With a powerful zap from the sonic screwdriver (and the naming of the Boneless), Twelve steps out and saves the day. In fact, this is probably the one and only ‘good’ use of a sonic screwdriver cop out. The speech is great, the set piece is great. Unlike the two-dimensional baddies, this is one moment that definitely doesn’t fall flat!

 2. Breaking the Wall (Series 9, Heaven Sent)

If we could put all of Heaven Sent on here, we would. Heck, there’s a reason we ranked it number one on our Top 5 Twelfth Doctor stories list! But if we had to pick just one moment, then it easily has to go to the final montage.

While the preceding moments are stellar, this is the one where Heaven Sent propels into the stratosphere. As The Doctor shockingly realises what “BIRD” means, the episode unravels before us. All those little clues that were staring us in the face for 45 minutes suddenly all make sense. It’s a moment of mixed emotions. There’s joy at the revelation and the cleverness behind it. But then, oh then… there’s the sorrow. We know what this means for The Doctor now. And we have to sit and watch him suffer.

The montage is essentially just a re-edit of clips we’ve already seen, stuck on a loop for a few minutes. But how effective it is! Millennia pass by in seconds as the weight of The Doctor’s tragedy sinks in. Thankfully, there’s a happy ending. After four and a half billion years(!), The Doctor smashes through and escapes. Doctor Who doesn’t get much more powerful and euphoric than this.

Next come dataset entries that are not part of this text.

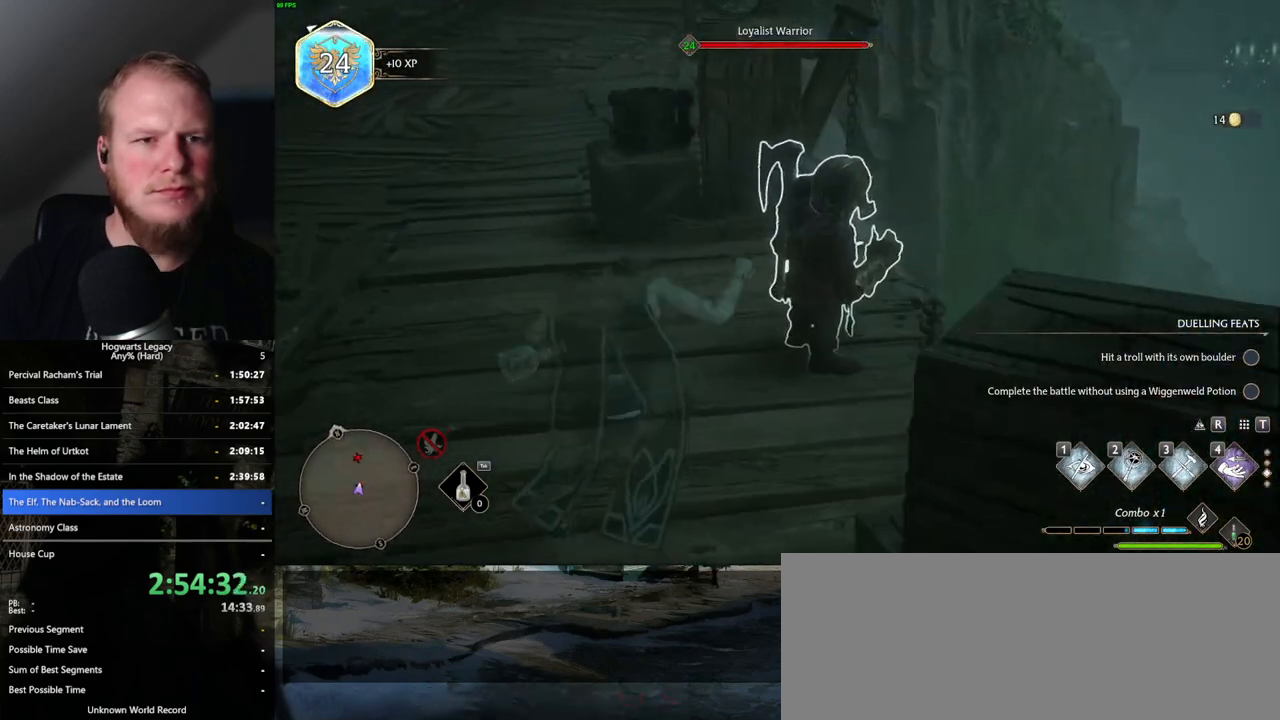
{"keys": ["a", "w"], "mouse": [], "events": [[33, "f", "up"], [117, "f", "down"], [133, "f", "up"], [183, "a", "down"]]}
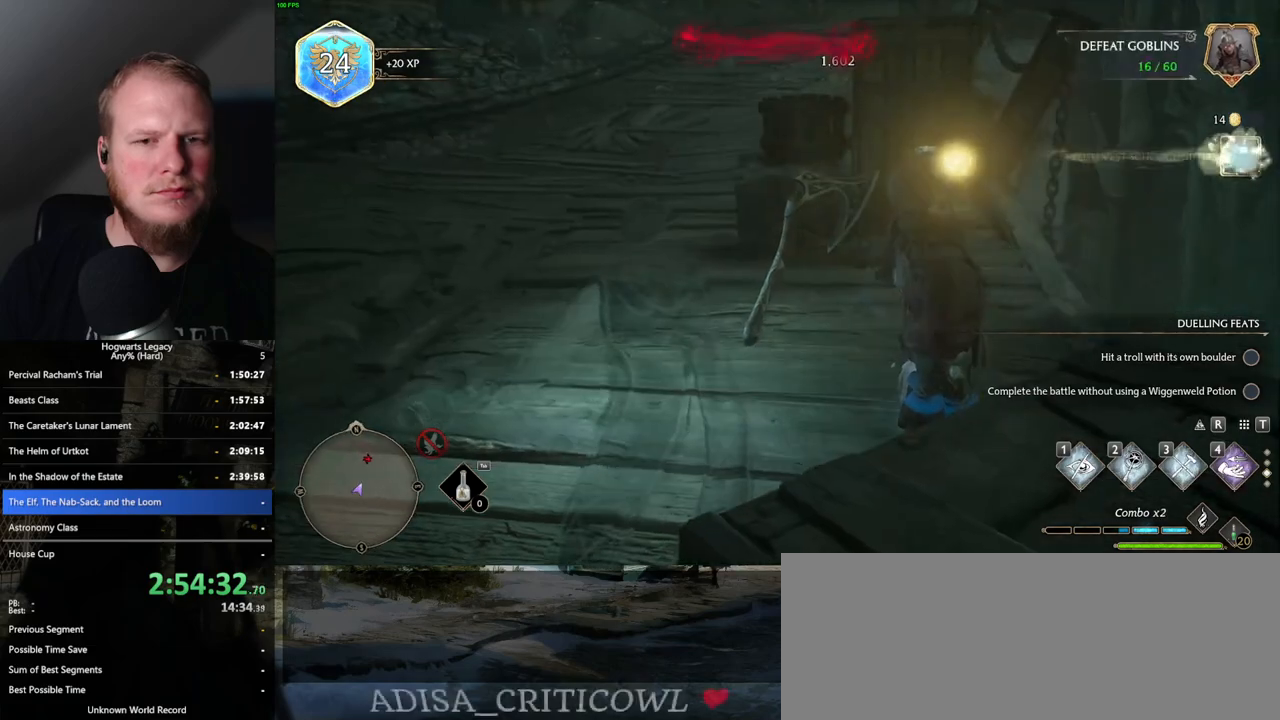
{"keys": ["a", "w"], "mouse": [], "events": []}
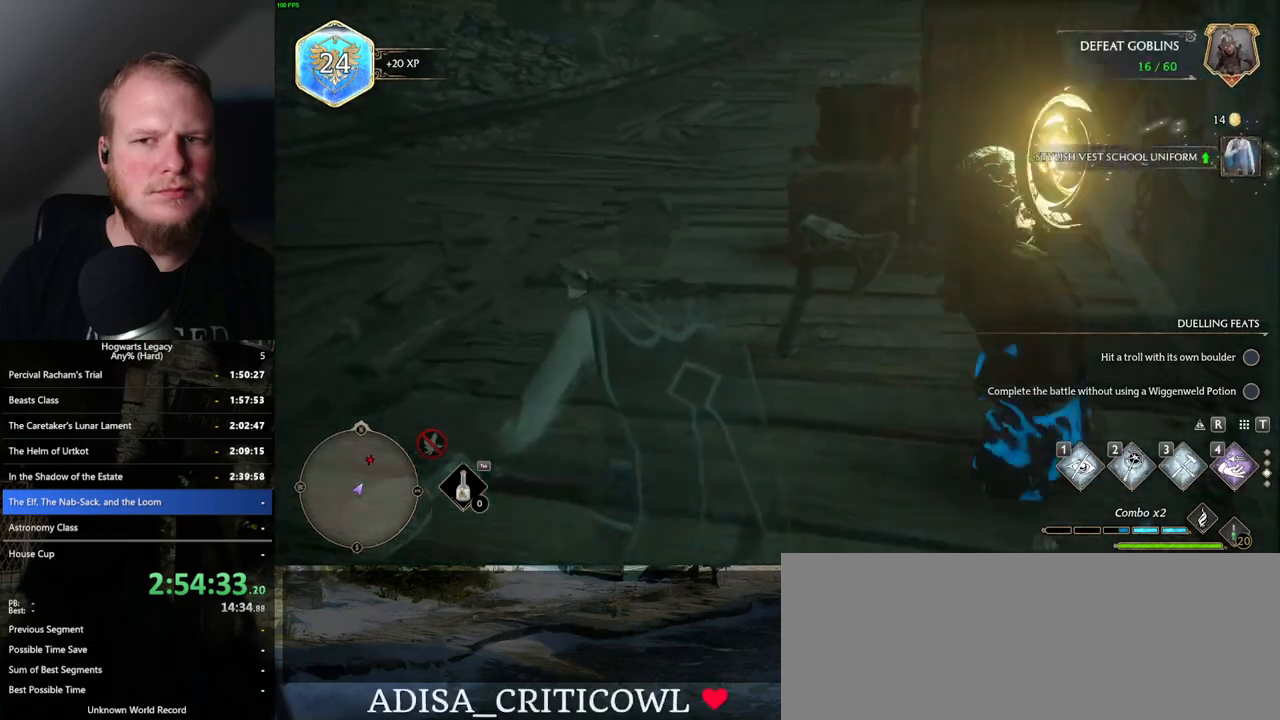
{"keys": ["a", "w"], "mouse": [], "events": []}
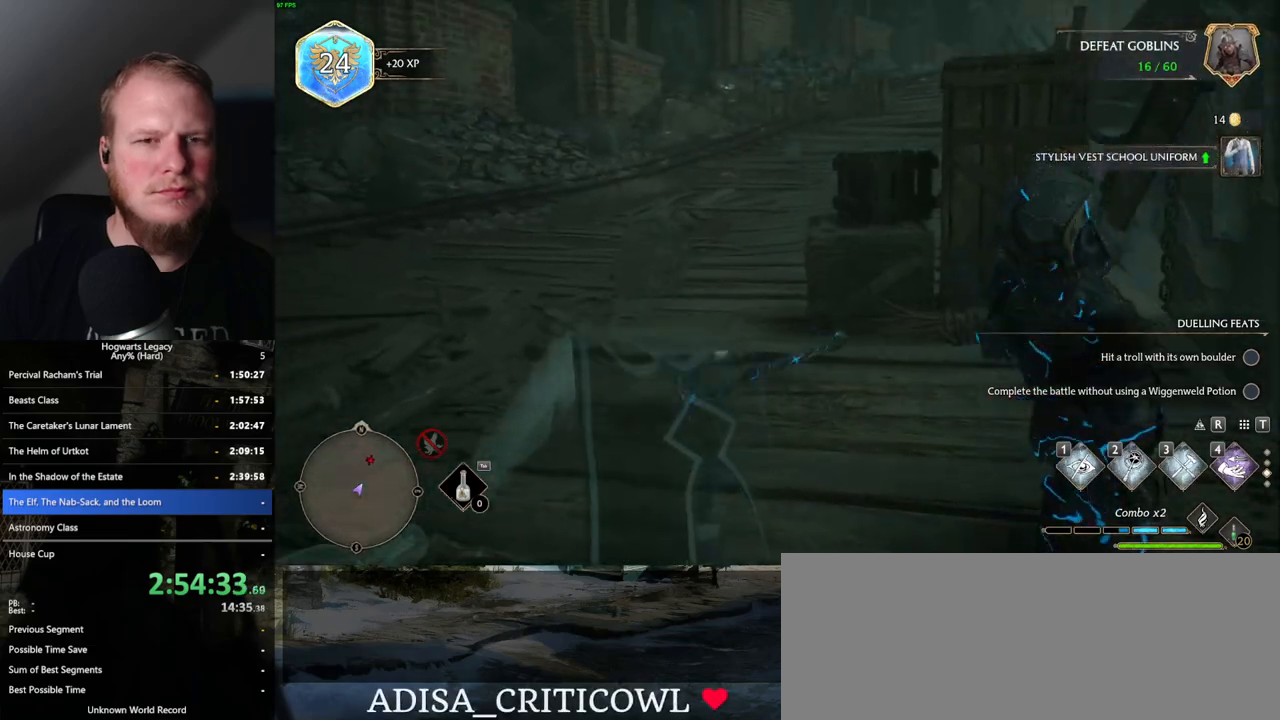
{"keys": ["w"], "mouse": [], "events": [[400, "a", "up"]]}
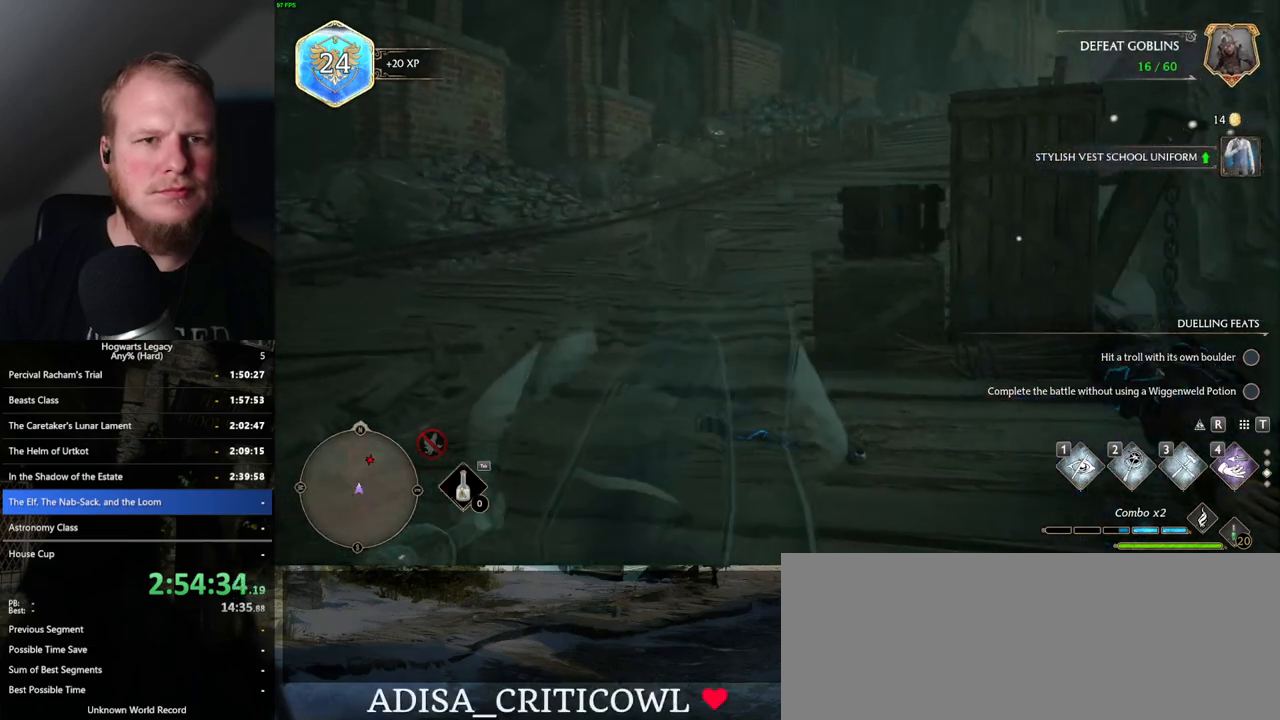
{"keys": ["w"], "mouse": [], "events": [[67, "mouse_mb5", "down"], [383, "mouse_mb5", "up"]]}
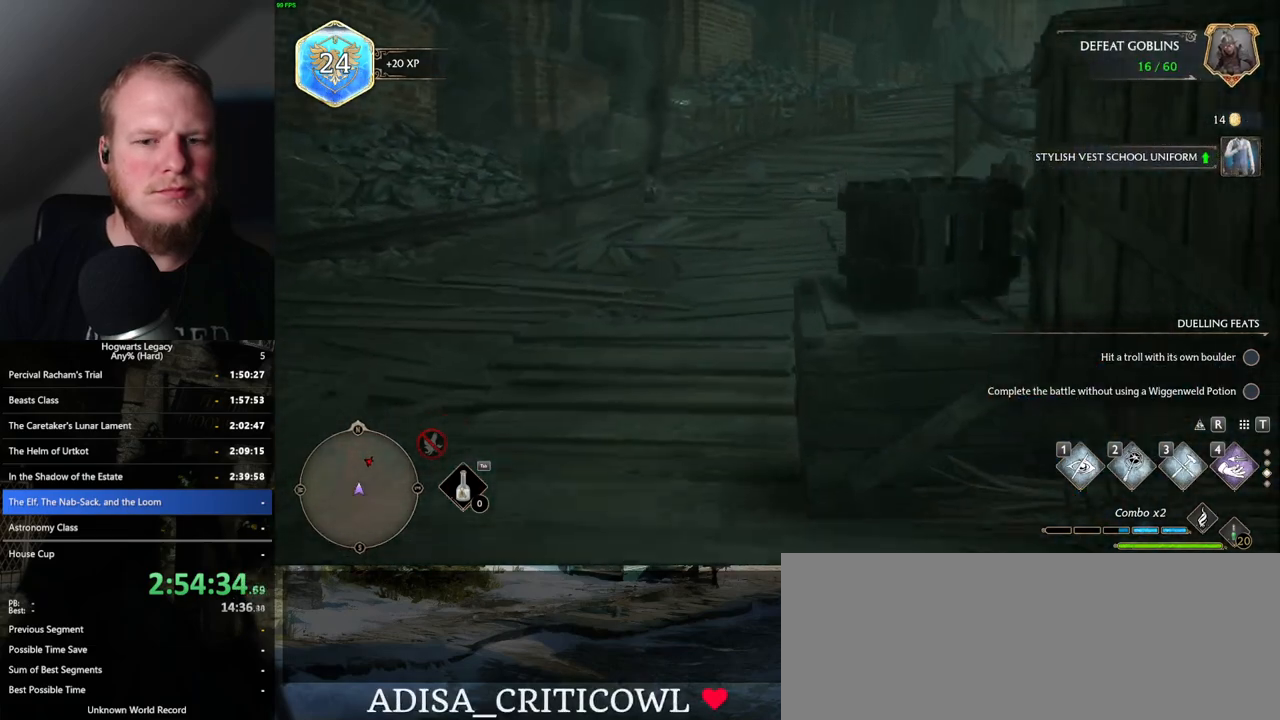
{"keys": ["w"], "mouse": ["mb5"], "events": [[367, "mouse_mb5", "down"]]}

1. The Anti-War Speech (Series 9, The Zygon Inversion)

Ousting the Flatline speech as Capaldi’s definitive ‘Doctor moment’ is our number one pick. Series 9’s The Zygon Invasion/The Zygon Inversion is a poignant, political story already. But this climactic scene turned it into a social media phenomenon. It not only ties together the story beautifully, it’s also extremely relevant.

It’s surely no coincidence that the best Twelfth Doctor moments see him acting solo. It’s minimalist: just two coloured boxes, one table, and the Black Archive as a back drop. But that’s all he needs to completely own the floor. Jenna Coleman and Jemma Redgrave may be on hand, but this is all about Peter Capaldi. Switching from comedy accents to bellowing roars, this is writing and acting combined to pack a punch.

Recounting the horrors of terrorism and war, The Doctor commands the screen for nearly 10 minutes. Like Heaven Sent, this is a concept that just shouldn’t work. But it does, and it’s as fine a moment as Doctor Who has ever produced. And, more importantly, it’s distinctly Capaldi. You simply can’t imagine any other Doctor delivering it with the same amount of raw emotion.

Whatever 2017 holds in store for us, and no matter how good or bad Series 10 is, The Twelfth Doctor’s era will forever be remembered for moments like these. Thanks for the memories!